When it was time to go to college, Buzz was accepted at Berklee School of Music in Boston, (and Bostun U and Washington U) but he never attended because he had signed a contract with 300 Years and a talent agent in New York. So he went instead to Hofstra University for a semester or two before he had to drop out, due to 300 Years being on the road 265 days a year. During this era, 300 Years opened for Sly Stone, Deep Purple, Sam and Dave, King Curtis, the Manhattans, the Coasters, the Platters, the Chambers Brothers, Johnny Maestro and the Brooklyn Bridge, the Spinners, the Trammps, Eddie Kendricks, the Stylistics, Isaac Hayes, the Ohio Players, Rufus with Chaka Khan, Kool and the Gang, Harold Melvin and the Blue Notes and others. The group broke up in 1977, whereupon Buzz moved to San Francisco, and after a few years working as an expediter in the construction industry, he became a cab driver. Buzz has recently been the featured cab driver on a few broadcast TV shows in the Bay Area. 
In the 80s, Buzz dropped out of the music scene, bought a grand piano, and wrote a few things. 
In the 90s, seized by the itch to perform again, he played in blues bands in and around the Bay Area, and played as a sideman for an R & B revue. 
In the late 90s, Buzz came back once again to music, this time as a vocalist. He sang with the Skyline College Choir, then the City College Gospel Choir, and finally the Oakland Jazz Choir for four years. During this period he was also a featured vocalist with the City College Big Band. 
In 2003, Buzz decided it was time to put a permanent scar on the local musical landscape, something official-looking and official-sounding, to manifest whatever he had learned so far, but mostly, to manifest more mirth. And so "The Oenophile Anthem" was born. 

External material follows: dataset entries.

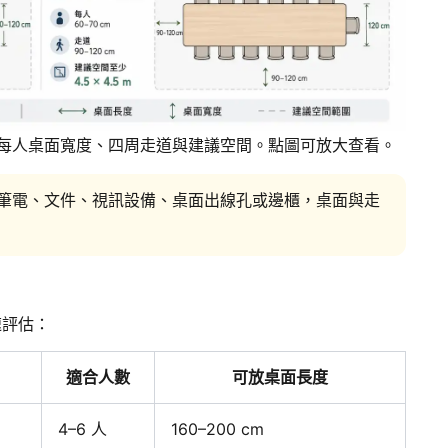
尺寸、每人桌面寬度、四周走道與建議空間。點圖可放大查看。
筆電、文件、視訊設備、桌面出線孔或邊櫃，桌面與走
速評估：
適合人數
可放桌面長度
4–6 人
160–200 cm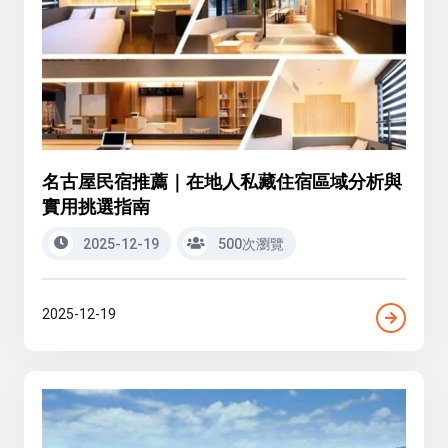
名古屋民宿推薦｜在地人私藏住宿區域分析與
實用挑選指南
2025-12-19
500次瀏覽
2025-12-19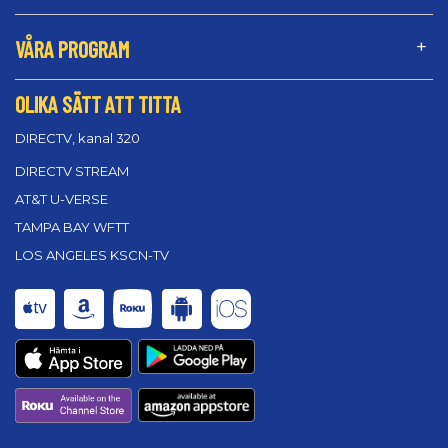
VÅRA PROGRAM
OLIKA SÄTT ATT TITTA
DIRECTV, kanal 320
DIRECTV STREAM
AT&T U-VERSE
TAMPA BAY WFTT
LOS ANGELES KSCN-TV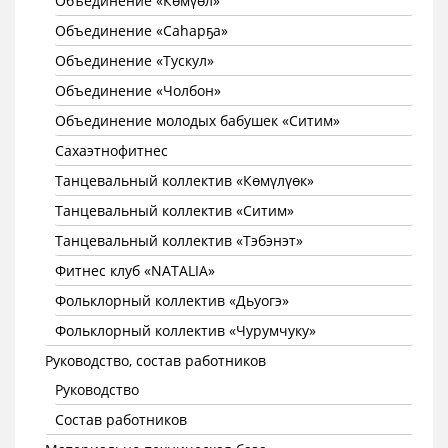
Объединение «Көмүөл»
Объединение «Саhарҕа»
Объединение «Тускул»
Объединение «Чолбон»
Объединение молодых бабушек «Ситим»
Сахаэтнофитнес
Танцевальный коллектив «Көмүлүөк»
Танцевальный коллектив «Ситим»
Танцевальный коллектив «Тэбэнэт»
Фитнес клуб «NATALIA»
Фольклорный коллектив «Дьуогэ»
Фольклорный коллектив «Чурумчуку»
Руководство, состав работников
Руководство
Состав работников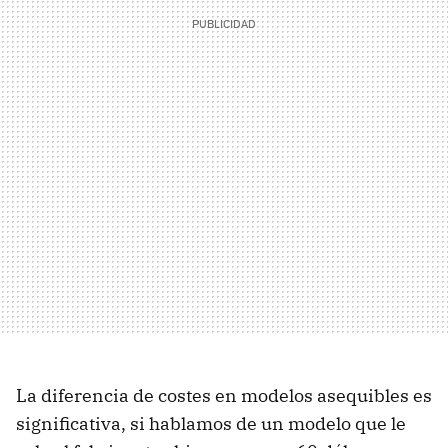
La diferencia de costes en modelos asequibles es
significativa, si hablamos de un modelo que le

Currently Buzz is laughing about something 
somewhere. Perhaps it's this silly paraphrase of I Peter 4:8: 
"A little visual charity covers a multitude of audial sins." That is, sometimes it pays to misdirect the audience via the judicial use of artifice; specifically, histrionics, visual aids, and frequent doses of humor -- to distract them from whatever performance deficiencies, real or imagined, that they may perceive.